ずいぶんと広い川岸に、あたし達はたどり着いていた。


やったぁ! 無事に着いたんだ!



・・・あっ!

門川君! 門川君は・・・!?


慌てて探すあたしの目に、彼の姿が映った。


少し離れた場所で、しま子と並んで座っている。


あたしの心が一気に浮上した。


あぁ、門川君・・・! よかった!


ピンと背筋を伸ばした姿勢の良さ。

こんな場所でも正座を崩さない律儀さ。

いつもの銀縁のメガネ。


ずいぶんやつれて、顔色も悪いし、全体に覇気が薄れてるけど・・・。


彼だ。

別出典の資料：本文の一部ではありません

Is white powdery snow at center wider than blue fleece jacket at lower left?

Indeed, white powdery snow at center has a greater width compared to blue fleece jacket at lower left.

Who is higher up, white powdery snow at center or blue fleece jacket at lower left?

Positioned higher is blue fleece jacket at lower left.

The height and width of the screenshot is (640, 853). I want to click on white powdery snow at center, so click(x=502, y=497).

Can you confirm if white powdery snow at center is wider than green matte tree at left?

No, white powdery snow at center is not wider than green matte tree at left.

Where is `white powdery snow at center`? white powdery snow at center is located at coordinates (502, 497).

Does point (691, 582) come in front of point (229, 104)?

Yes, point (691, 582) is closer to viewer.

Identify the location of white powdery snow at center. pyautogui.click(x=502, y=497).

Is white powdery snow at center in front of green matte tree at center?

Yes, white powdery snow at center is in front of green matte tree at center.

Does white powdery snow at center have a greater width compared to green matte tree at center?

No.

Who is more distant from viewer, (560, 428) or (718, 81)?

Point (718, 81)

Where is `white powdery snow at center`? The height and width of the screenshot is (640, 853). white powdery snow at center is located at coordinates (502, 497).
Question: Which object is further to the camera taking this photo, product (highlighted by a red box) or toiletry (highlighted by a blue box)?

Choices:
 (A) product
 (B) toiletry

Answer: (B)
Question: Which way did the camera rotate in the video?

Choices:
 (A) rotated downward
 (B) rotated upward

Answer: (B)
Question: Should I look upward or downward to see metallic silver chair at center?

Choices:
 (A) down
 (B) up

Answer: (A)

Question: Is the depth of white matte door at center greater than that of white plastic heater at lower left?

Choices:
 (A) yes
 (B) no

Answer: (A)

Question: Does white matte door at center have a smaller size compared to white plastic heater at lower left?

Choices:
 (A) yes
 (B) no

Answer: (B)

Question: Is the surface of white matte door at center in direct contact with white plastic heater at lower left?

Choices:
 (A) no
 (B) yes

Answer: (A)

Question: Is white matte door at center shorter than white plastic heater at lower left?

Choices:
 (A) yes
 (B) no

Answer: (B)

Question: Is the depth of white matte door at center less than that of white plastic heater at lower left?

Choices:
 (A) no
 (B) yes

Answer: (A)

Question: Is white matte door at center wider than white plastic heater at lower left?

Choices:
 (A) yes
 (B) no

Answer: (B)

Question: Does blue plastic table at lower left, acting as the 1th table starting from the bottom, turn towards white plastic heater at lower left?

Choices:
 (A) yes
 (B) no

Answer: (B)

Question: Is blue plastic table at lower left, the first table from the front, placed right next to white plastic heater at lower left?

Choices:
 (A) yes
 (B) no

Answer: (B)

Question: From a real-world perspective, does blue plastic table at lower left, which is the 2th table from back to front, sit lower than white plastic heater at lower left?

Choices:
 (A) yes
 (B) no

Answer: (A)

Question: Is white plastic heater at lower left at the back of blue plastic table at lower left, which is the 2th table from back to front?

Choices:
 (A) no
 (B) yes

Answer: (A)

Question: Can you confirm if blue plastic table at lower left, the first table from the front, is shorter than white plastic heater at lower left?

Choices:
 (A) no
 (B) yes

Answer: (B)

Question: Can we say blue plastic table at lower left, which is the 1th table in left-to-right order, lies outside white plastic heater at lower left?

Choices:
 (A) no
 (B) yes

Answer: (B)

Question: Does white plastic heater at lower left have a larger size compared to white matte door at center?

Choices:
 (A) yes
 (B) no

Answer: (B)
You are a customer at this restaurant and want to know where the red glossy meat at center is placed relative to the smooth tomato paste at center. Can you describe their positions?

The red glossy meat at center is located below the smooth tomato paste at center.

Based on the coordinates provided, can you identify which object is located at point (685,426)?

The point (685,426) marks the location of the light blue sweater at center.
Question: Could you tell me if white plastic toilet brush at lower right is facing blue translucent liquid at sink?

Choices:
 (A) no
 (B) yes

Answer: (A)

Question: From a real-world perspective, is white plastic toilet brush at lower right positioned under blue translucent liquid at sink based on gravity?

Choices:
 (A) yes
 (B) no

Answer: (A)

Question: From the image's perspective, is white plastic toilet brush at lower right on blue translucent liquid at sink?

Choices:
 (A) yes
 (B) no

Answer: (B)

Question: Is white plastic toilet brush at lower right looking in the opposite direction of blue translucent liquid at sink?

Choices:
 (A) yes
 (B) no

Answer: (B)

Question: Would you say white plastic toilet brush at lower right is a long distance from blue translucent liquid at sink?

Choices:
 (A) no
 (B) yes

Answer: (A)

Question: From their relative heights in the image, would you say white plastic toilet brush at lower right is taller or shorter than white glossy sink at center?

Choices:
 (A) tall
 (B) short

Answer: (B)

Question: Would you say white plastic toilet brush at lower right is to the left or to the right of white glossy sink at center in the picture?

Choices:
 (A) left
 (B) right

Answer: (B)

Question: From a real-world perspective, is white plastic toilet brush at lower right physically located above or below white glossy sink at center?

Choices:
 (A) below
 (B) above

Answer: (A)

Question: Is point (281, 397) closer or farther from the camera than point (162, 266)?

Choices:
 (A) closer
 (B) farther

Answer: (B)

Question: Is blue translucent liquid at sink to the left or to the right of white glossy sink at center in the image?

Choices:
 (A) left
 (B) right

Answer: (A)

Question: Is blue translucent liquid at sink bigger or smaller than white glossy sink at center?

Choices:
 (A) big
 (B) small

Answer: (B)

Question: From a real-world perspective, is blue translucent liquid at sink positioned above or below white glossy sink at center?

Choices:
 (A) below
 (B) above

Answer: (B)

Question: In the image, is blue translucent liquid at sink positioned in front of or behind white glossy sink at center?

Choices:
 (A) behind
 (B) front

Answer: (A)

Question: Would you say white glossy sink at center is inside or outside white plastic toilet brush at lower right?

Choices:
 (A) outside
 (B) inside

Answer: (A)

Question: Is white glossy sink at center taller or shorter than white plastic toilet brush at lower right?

間違いなく彼だ。


門川君が、しっかりと意識を持ってあたしを見ている。


こんなすぐ側で、あたしを見てる。


ジーン・・・と胸が熱くなる。


嬉しい・・・。

嬉しくて、胸がいっぱい・・・。


「もう、いっぱいいっぱいじゃ・・・」


シュウゥゥ・・・っと絹糸が、猫の姿に戻ってしまった。